Interaction of Diet and Genotype in AMD Pathogenesis

This study aims to develop a robust early-onset mouse model of AMD for therapeutic testing. These experiments also provide insight into how diet interacts with predisposing genetic burden to create AMD pathology. Understanding these relationships will enhance the capacity of clinicians to counsel at-risk patients.
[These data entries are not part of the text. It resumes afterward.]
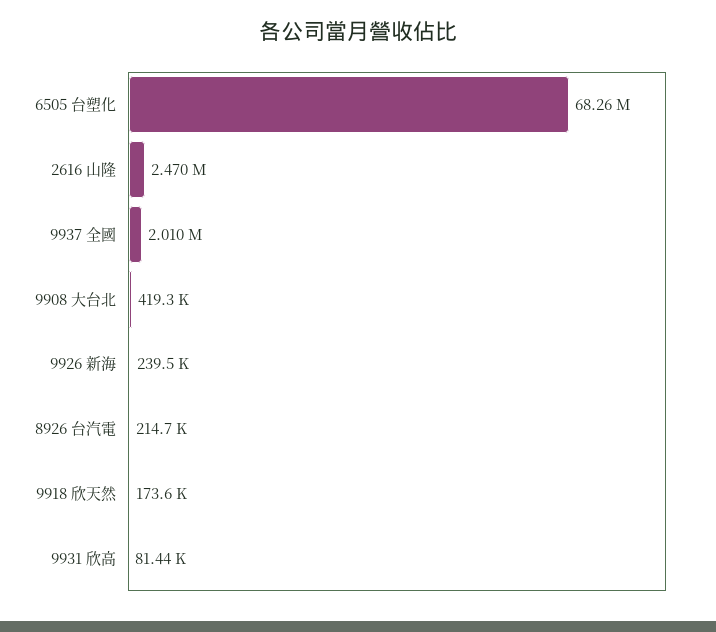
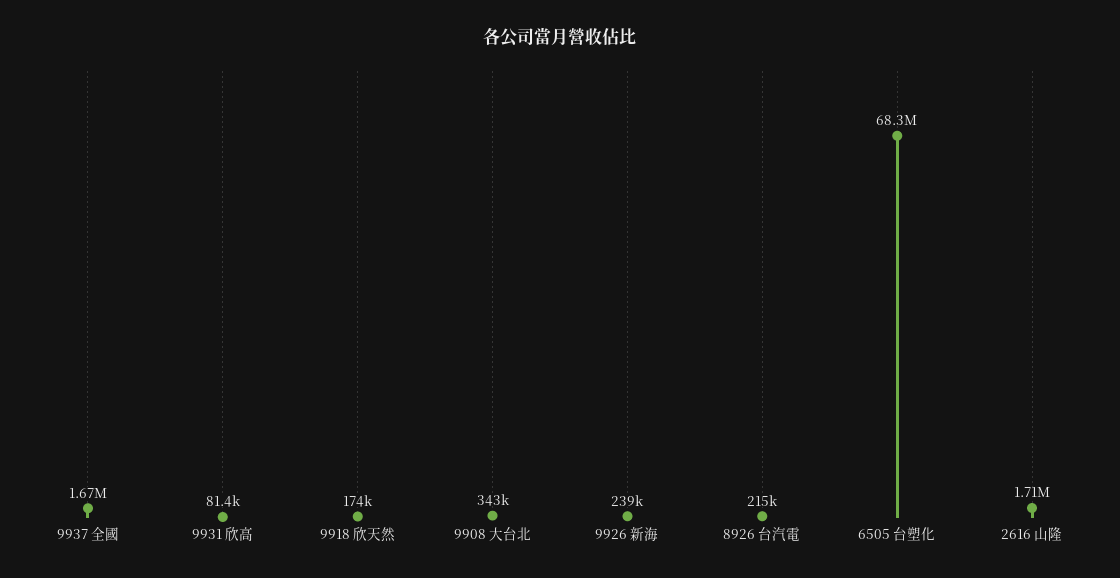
  {
    "6505 台塑化": 68260000,
-   "2616 山隆": 2470000,
+   "2616 山隆": 1710000,
-   "9937 全國": 2010000,
+   "9937 全國": 1670000,
-   "9908 大台北": 419300,
+   "9908 大台北": 343000,
    "9926 新海": 239500,
    "8926 台汽電": 214700,
    "9918 欣天然": 173600,
    "9931 欣高": 81440
  }

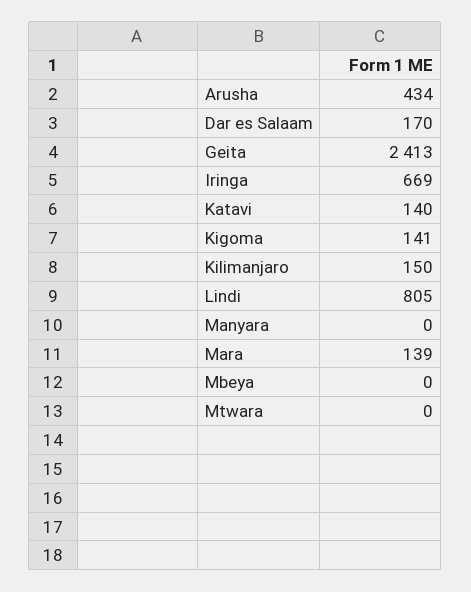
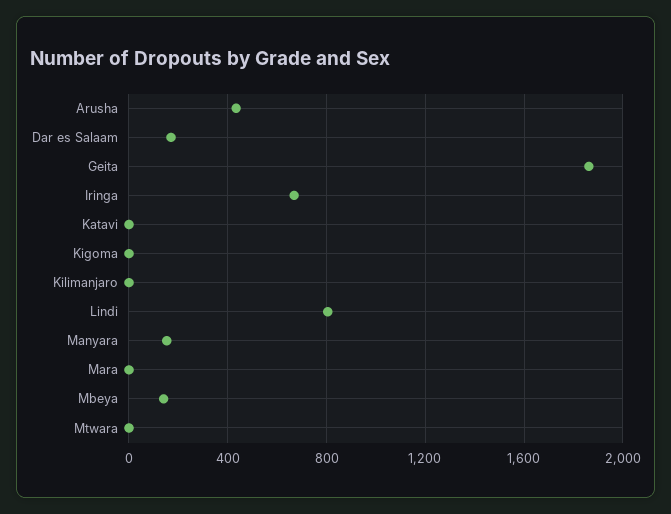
  {
    "Arusha": 434,
    "Dar es Salaam": 170,
-   "Geita": 2413,
+   "Geita": 1850,
    "Iringa": 669,
-   "Katavi": 140,
+   "Katavi": 0,
-   "Kigoma": 141,
+   "Kigoma": 0,
-   "Kilimanjaro": 150,
+   "Kilimanjaro": 0,
    "Lindi": 805,
-   "Manyara": 0,
+   "Manyara": 150,
-   "Mara": 139,
+   "Mara": 0,
-   "Mbeya": 0,
+   "Mbeya": 150,
    "Mtwara": 0
  }

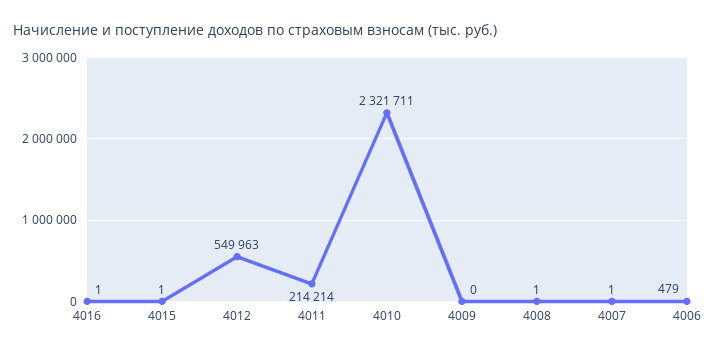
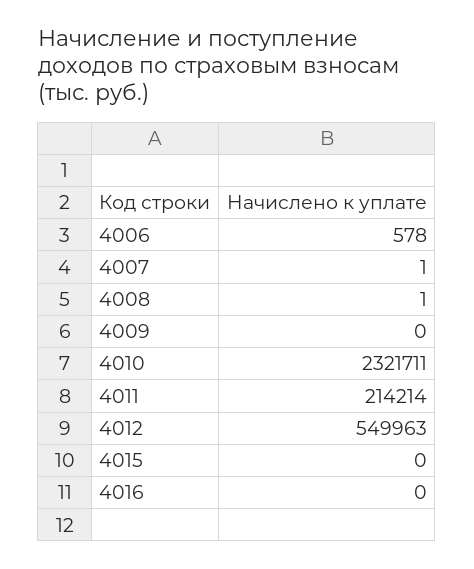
  {
-   "4016": 1,
+   "4016": 0,
-   "4015": 1,
+   "4015": 0,
    "4012": 549963,
    "4011": 214214,
    "4010": 2321711,
    "4009": 0,
    "4008": 1,
    "4007": 1,
-   "4006": 479
+   "4006": 578
  }

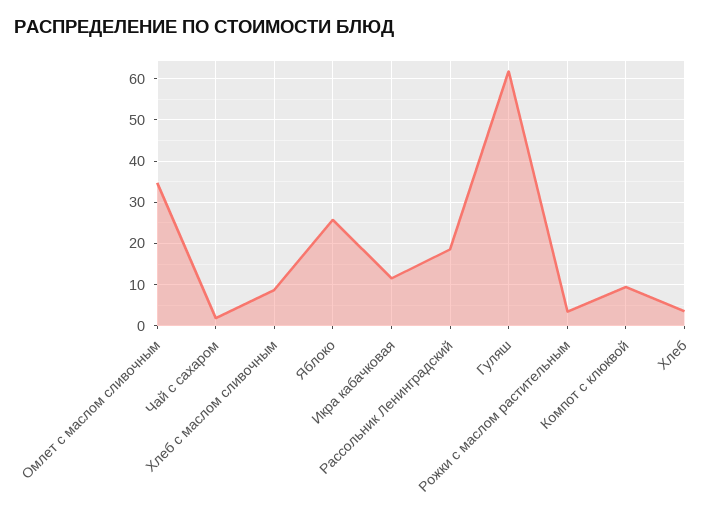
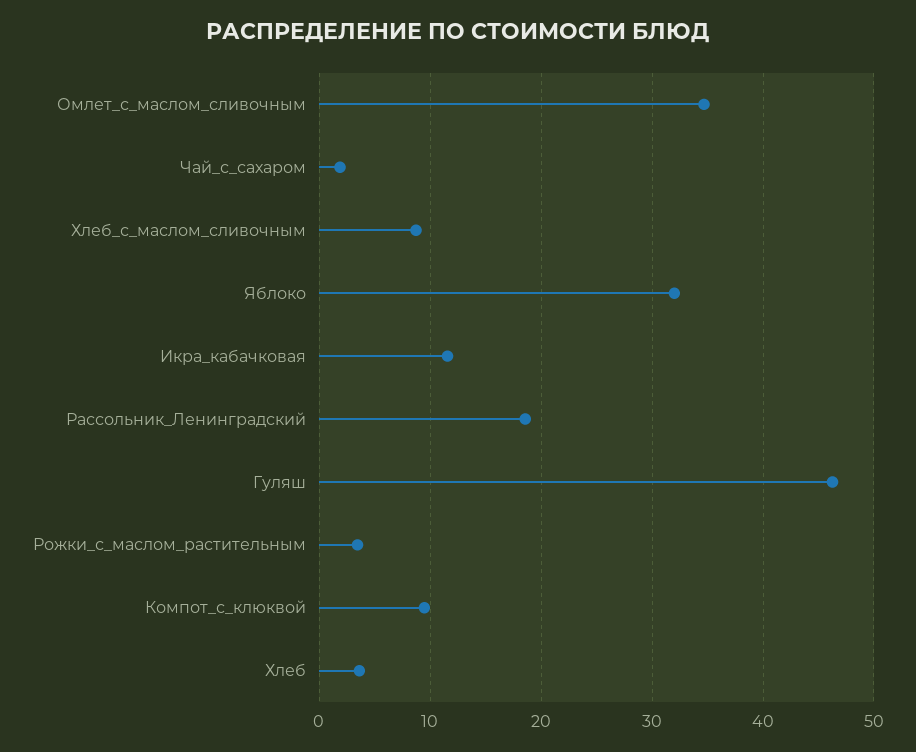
  {
    "Омлет с маслом сливочным": 35,
    "Чай с сахаром": 2,
    "Хлеб с маслом сливочным": 9,
-   "Яблоко": 26,
+   "Яблоко": 32,
    "Икра кабачковая": 12,
    "Рассольник Ленинградский": 19,
-   "Гуляш": 62,
+   "Гуляш": 46,
    "Рожки с маслом растительным": 3,
    "Компот с клюквой": 9,
    "Хлеб": 4
  }

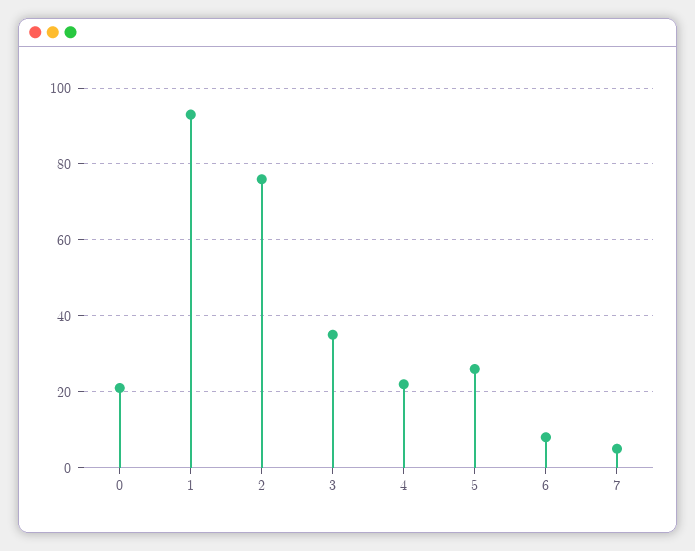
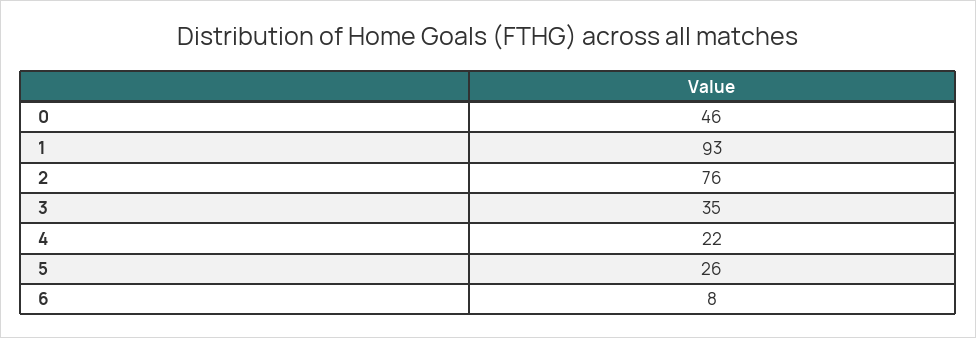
  {
-   "0": 20,
+   "0": 46,
    "1": 93,
    "2": 76,
    "3": 35,
    "4": 22,
    "5": 26,
-   "6": 8,
+   "6": 8
-   "7": 5
  }

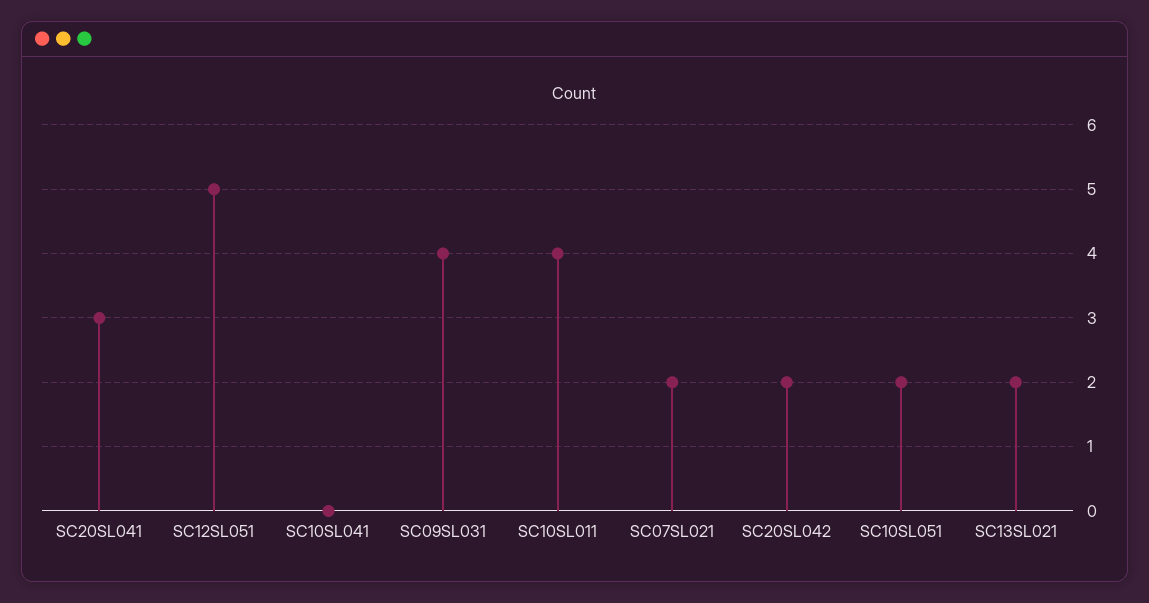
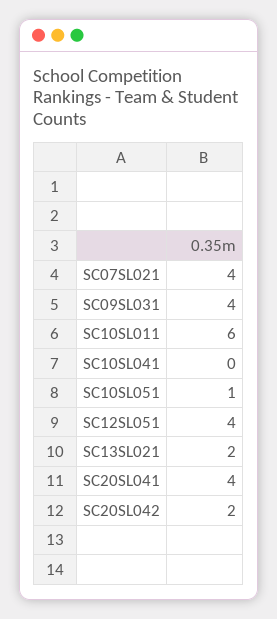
  {
-   "SC20SL041": 3,
+   "SC20SL041": 4,
-   "SC12SL051": 5,
+   "SC12SL051": 4,
    "SC10SL041": 0,
    "SC09SL031": 4,
-   "SC10SL011": 4,
+   "SC10SL011": 6,
-   "SC07SL021": 2,
+   "SC07SL021": 4,
    "SC20SL042": 2,
-   "SC10SL051": 2,
+   "SC10SL051": 1,
    "SC13SL021": 2
  }

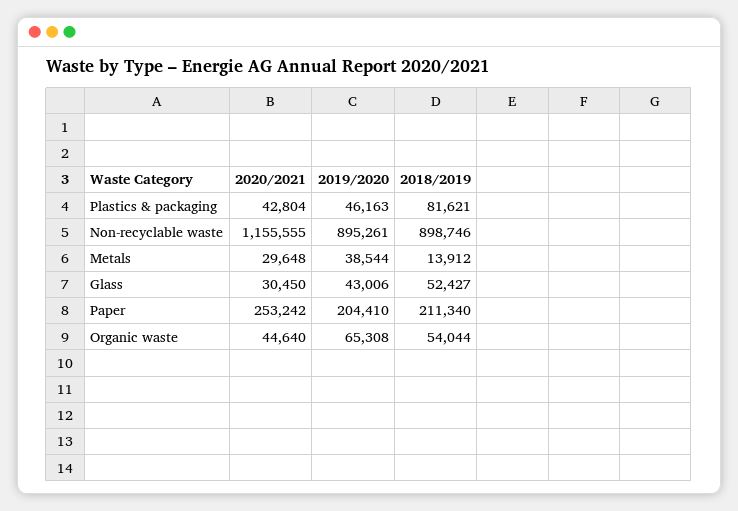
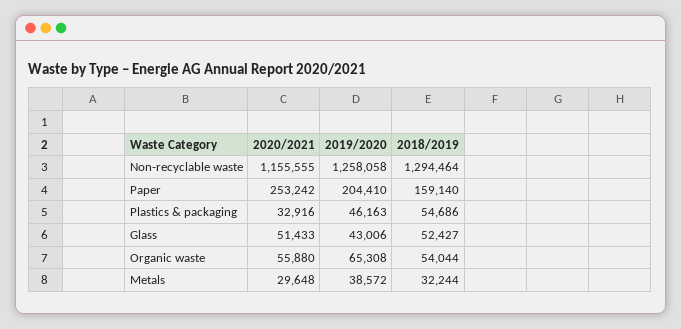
  {
    "2020/2021": {
-     "Plastics & packaging": 42804,
+     "Plastics & packaging": 32916,
      "Non-recyclable waste": 1155555,
      "Metals": 29648,
-     "Glass": 30450,
+     "Glass": 51433,
      "Paper": 253242,
-     "Organic waste": 44640
+     "Organic waste": 55880
    },
    "2019/2020": {
      "Plastics & packaging": 46163,
-     "Non-recyclable waste": 895261,
+     "Non-recyclable waste": 1258058,
-     "Metals": 38544,
+     "Metals": 38572,
      "Glass": 43006,
      "Paper": 204410,
      "Organic waste": 65308
    },
    "2018/2019": {
-     "Plastics & packaging": 81621,
+     "Plastics & packaging": 54686,
-     "Non-recyclable waste": 898746,
+     "Non-recyclable waste": 1294464,
-     "Metals": 13912,
+     "Metals": 32244,
      "Glass": 52427,
-     "Paper": 211340,
+     "Paper": 159140,
      "Organic waste": 54044
    }
  }

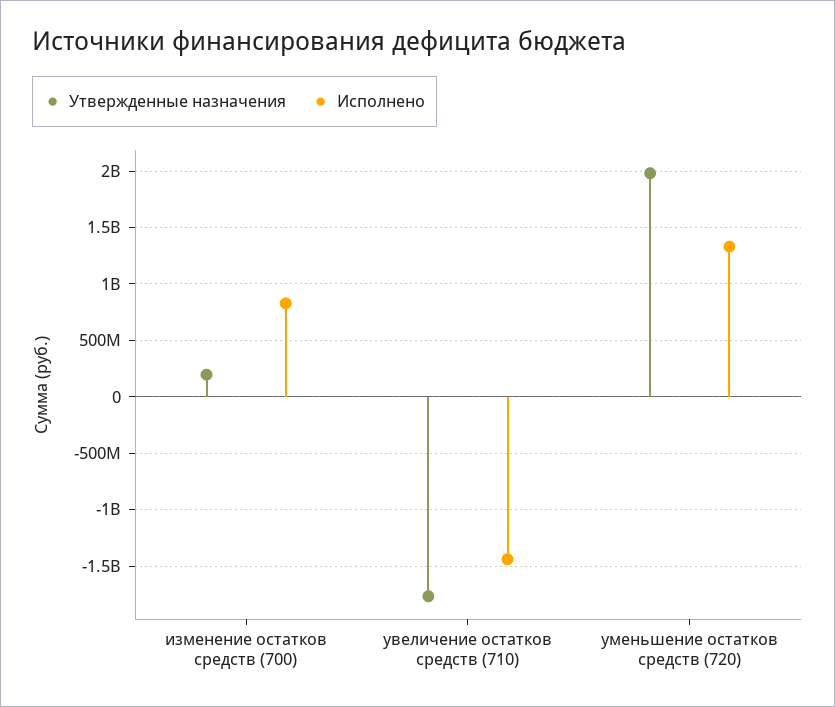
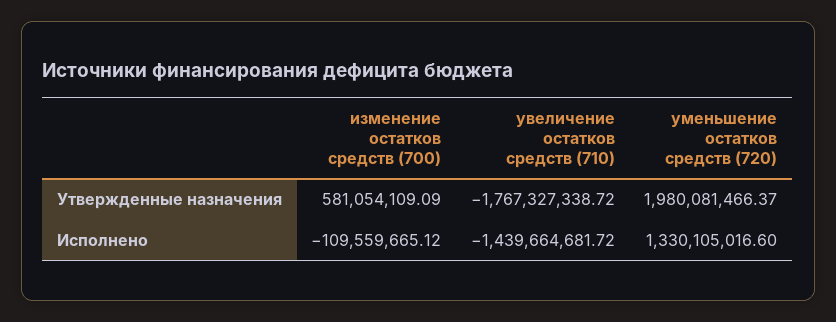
  {
    "Утвержденные назначения": {
-     "изменение остатков средств (700)": 200000000,
+     "изменение остатков средств (700)": 581054109.09,
      "увеличение остатков средств (710)": -1767327338.72,
      "уменьшение остатков средств (720)": 1980081466.37
    },
    "Исполнено": {
-     "изменение остатков средств (700)": 800000000,
+     "изменение остатков средств (700)": -109559665.12,
      "увеличение остатков средств (710)": -1439664681.72,
      "уменьшение остатков средств (720)": 1330105016.6
    }
  }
Age-related macular degeneration is the predominant cause of vision loss in adults over 65. There is no single cause for this disease, and it results from complex interactions of genetic predisposition and environmental influences. Consequently, it is difficult to predict and treat. The lack of effective treatment stems from both the complexity of the disease and the lack of good animal models to study it. We have been able to obtain a mouse model that carries a mutation in an important macular degeneration gene – Factor H. Using this mouse as the basis of our experiments, we will superimpose additional mutations (ApoE and CCr2) and environmental conditions (high-fat diet). We expect that these interventions hasten the onset of AMD in mice. We will also determine whether mice carrying a mutation in Tlr4, a gene that has recently been associated with AMD, develop AMD-like lesions after normal or high-fat feeding. This intends to develop a robust early-onset mouse model of AMD for therapeutic testing. These experiments also provide insight into how diet interacts with predisposing genetic burden to create AMD pathology. Understanding these relationships will enhance the capacity of the clinician to council at-risk patients.